New Bacon Patches Are Designed To Help Vegetarians Give Up Meat
They’re kind of like Nicotine patches, but they smell way better
What you need to know
- Are you a vegetarian and want to smell like bacon?
- Of course you are! Read this.
It’s hard becoming a vegetarian because, as we all know, animals are delicious. But eating animals is also bad, probably. So, to help vegetarians stay vegetarians, scientists have come up with an ingenious and weird way of helping them reduce their cravings: bacon patches.
Inspired by the success of Nicotine patches that have helped smokers wean off cigarettes, a professor in experimental psychology has developed a patch that is infused with the smell of bacon.
The idea behind the invention seems simple enough – meat-craving vegetarians simply have to scratch the patch to produce a whiff of bacon, which apparently will help them reduce their cravings for the meat.
To be honest, there seems to be a major flaw in this logic. Wouldn’t the smell of bacon actually increase your cravings if anything? From personal experience, when I smell bacon I cannot continue with my day until I have located and eaten the bacon. It would literally drive me insane to smell bacon and not have anyway of satisfying the need to eat bacon.
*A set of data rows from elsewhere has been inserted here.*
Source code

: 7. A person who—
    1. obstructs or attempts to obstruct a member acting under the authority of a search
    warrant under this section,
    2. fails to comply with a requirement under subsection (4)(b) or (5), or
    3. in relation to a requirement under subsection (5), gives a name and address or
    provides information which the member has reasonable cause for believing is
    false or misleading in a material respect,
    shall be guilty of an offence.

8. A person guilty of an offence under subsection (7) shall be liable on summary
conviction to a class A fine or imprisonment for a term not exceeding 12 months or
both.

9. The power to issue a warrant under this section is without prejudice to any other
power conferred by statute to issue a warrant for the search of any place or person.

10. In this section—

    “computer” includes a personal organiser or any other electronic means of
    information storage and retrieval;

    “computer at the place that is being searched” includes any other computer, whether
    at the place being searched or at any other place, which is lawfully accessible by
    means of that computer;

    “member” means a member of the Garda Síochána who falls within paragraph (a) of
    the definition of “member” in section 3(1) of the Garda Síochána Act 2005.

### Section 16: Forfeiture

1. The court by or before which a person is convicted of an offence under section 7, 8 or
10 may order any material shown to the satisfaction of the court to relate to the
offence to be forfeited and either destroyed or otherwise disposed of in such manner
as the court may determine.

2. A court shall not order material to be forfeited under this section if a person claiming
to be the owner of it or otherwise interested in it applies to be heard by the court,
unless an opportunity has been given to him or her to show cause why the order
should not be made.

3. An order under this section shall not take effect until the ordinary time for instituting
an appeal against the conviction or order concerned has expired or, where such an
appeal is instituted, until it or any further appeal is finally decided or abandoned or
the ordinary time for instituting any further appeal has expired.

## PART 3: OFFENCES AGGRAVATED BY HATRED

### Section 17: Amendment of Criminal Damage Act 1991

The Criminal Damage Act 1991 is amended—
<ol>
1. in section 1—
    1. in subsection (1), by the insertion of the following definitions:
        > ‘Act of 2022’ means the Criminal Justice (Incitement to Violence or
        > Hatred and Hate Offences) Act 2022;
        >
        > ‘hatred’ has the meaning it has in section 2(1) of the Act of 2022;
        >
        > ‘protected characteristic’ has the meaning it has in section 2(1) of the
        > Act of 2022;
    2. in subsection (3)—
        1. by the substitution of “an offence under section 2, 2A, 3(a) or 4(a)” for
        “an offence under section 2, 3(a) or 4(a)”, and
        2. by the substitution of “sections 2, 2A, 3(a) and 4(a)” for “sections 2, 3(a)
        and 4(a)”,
But, according to the Oxford professor behind the invention Charles Spence, the opposite is true. “Our sense of smell is strongly connected to our ability to taste, therefore experiencing food-related cues such as smelling a bacon aroma, can lead us to imagine the act of eating that food. Imagine eating enough bacon and you might find yourself sated,” he told The Telegraph.
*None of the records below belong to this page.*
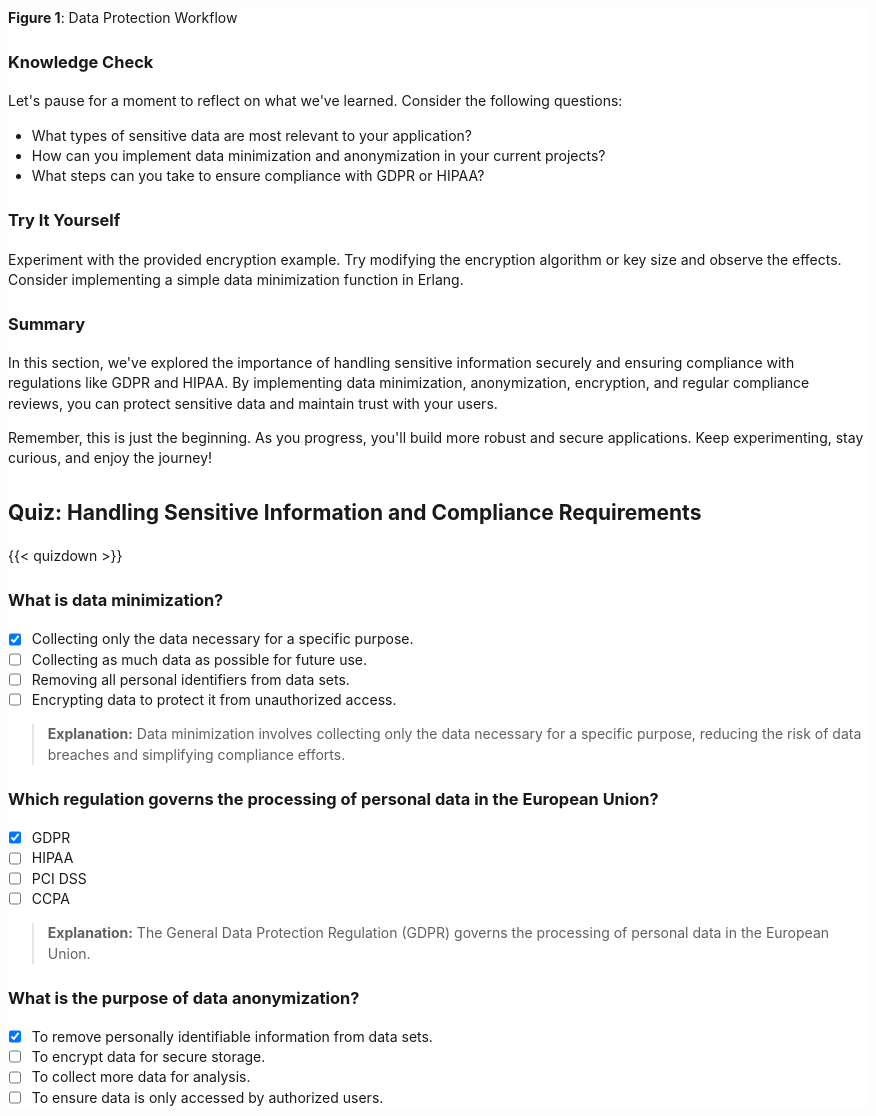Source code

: **Figure 1**: Data Protection Workflow

### Knowledge Check

Let's pause for a moment to reflect on what we've learned. Consider the following questions:

- What types of sensitive data are most relevant to your application?
- How can you implement data minimization and anonymization in your current projects?
- What steps can you take to ensure compliance with GDPR or HIPAA?

### Try It Yourself

Experiment with the provided encryption example. Try modifying the encryption algorithm or key size and observe the effects. Consider implementing a simple data minimization function in Erlang.

### Summary

In this section, we've explored the importance of handling sensitive information securely and ensuring compliance with regulations like GDPR and HIPAA. By implementing data minimization, anonymization, encryption, and regular compliance reviews, you can protect sensitive data and maintain trust with your users.

Remember, this is just the beginning. As you progress, you'll build more robust and secure applications. Keep experimenting, stay curious, and enjoy the journey!

## Quiz: Handling Sensitive Information and Compliance Requirements

{{< quizdown >}}

### What is data minimization?

- [x] Collecting only the data necessary for a specific purpose.
- [ ] Collecting as much data as possible for future use.
- [ ] Removing all personal identifiers from data sets.
- [ ] Encrypting data to protect it from unauthorized access.

> **Explanation:** Data minimization involves collecting only the data necessary for a specific purpose, reducing the risk of data breaches and simplifying compliance efforts.

### Which regulation governs the processing of personal data in the European Union?

- [x] GDPR
- [ ] HIPAA
- [ ] PCI DSS
- [ ] CCPA

> **Explanation:** The General Data Protection Regulation (GDPR) governs the processing of personal data in the European Union.

### What is the purpose of data anonymization?

- [x] To remove personally identifiable information from data sets.
- [ ] To encrypt data for secure storage.
- [ ] To collect more data for analysis.
- [ ] To ensure data is only accessed by authorized users.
It’s an interesting theory that merely imagining something can make you satisfied. Right now I’m imagining having $1 billion and, if anything, I feel less satisfied about my finances. Of course, it’s much easier than doing it cold turkey, which literally involves slapping some turkey slices onto your arm.
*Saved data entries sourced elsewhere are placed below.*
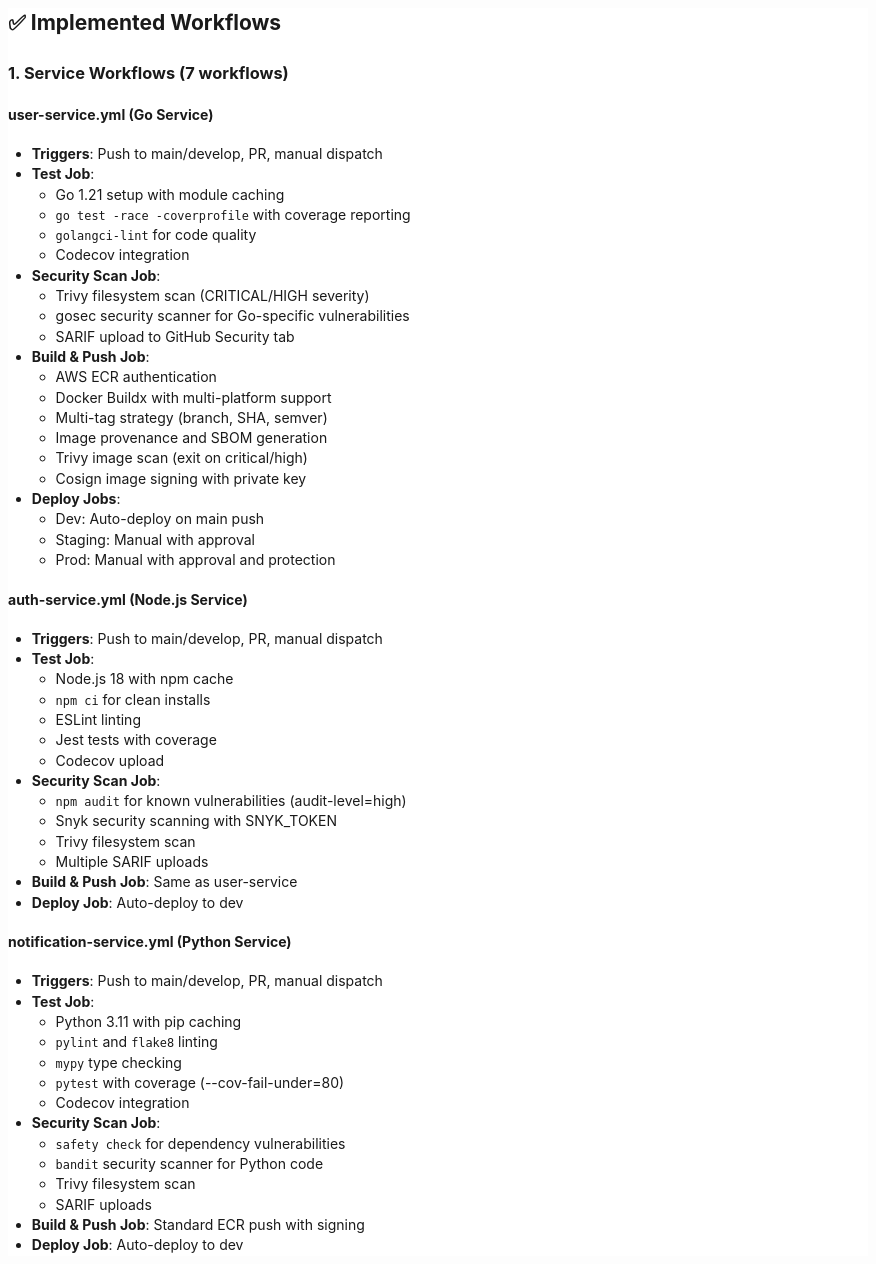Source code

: ## ✅ Implemented Workflows

### 1. Service Workflows (7 workflows)

#### **user-service.yml** (Go Service)
- **Triggers**: Push to main/develop, PR, manual dispatch
- **Test Job**:
  - Go 1.21 setup with module caching
  - `go test -race -coverprofile` with coverage reporting
  - `golangci-lint` for code quality
  - Codecov integration
- **Security Scan Job**:
  - Trivy filesystem scan (CRITICAL/HIGH severity)
  - gosec security scanner for Go-specific vulnerabilities
  - SARIF upload to GitHub Security tab
- **Build & Push Job**:
  - AWS ECR authentication
  - Docker Buildx with multi-platform support
  - Multi-tag strategy (branch, SHA, semver)
  - Image provenance and SBOM generation
  - Trivy image scan (exit on critical/high)
  - Cosign image signing with private key
- **Deploy Jobs**:
  - Dev: Auto-deploy on main push
  - Staging: Manual with approval
  - Prod: Manual with approval and protection

#### **auth-service.yml** (Node.js Service)
- **Triggers**: Push to main/develop, PR, manual dispatch
- **Test Job**:
  - Node.js 18 with npm cache
  - `npm ci` for clean installs
  - ESLint linting
  - Jest tests with coverage
  - Codecov upload
- **Security Scan Job**:
  - `npm audit` for known vulnerabilities (audit-level=high)
  - Snyk security scanning with SNYK_TOKEN
  - Trivy filesystem scan
  - Multiple SARIF uploads
- **Build & Push Job**: Same as user-service
- **Deploy Job**: Auto-deploy to dev

#### **notification-service.yml** (Python Service)
- **Triggers**: Push to main/develop, PR, manual dispatch
- **Test Job**:
  - Python 3.11 with pip caching
  - `pylint` and `flake8` linting
  - `mypy` type checking
  - `pytest` with coverage (--cov-fail-under=80)
  - Codecov integration
- **Security Scan Job**:
  - `safety check` for dependency vulnerabilities
  - `bandit` security scanner for Python code
  - Trivy filesystem scan
  - SARIF uploads
- **Build & Push Job**: Standard ECR push with signing
- **Deploy Job**: Auto-deploy to dev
Professor Spence is developing the patch with plant-based food producer Strong Roots in the UK, and this week is trialing the patches with people aiming to give up meat in Reading, Leeds, Liverpool and London. “Brits keen to adopt a vegetarian diet are about to get scientifically proven help to wean them off their love of meat,” a spokesman for Strong Roots said.
A recent study of 2000 adults found that giving up meat was harder than giving up cigarettes and alcohol, which is probably why it’s so rare to see an alcoholic, chain-smoking vegetarian.
If the bacon patch is successful, it could pave the way for a range of other meat patches to assist vegetarians. I’m predicting meatball, pork and schnitzel packs. Let’s keep going until all vegetarians smell like a meat-lovers pizza.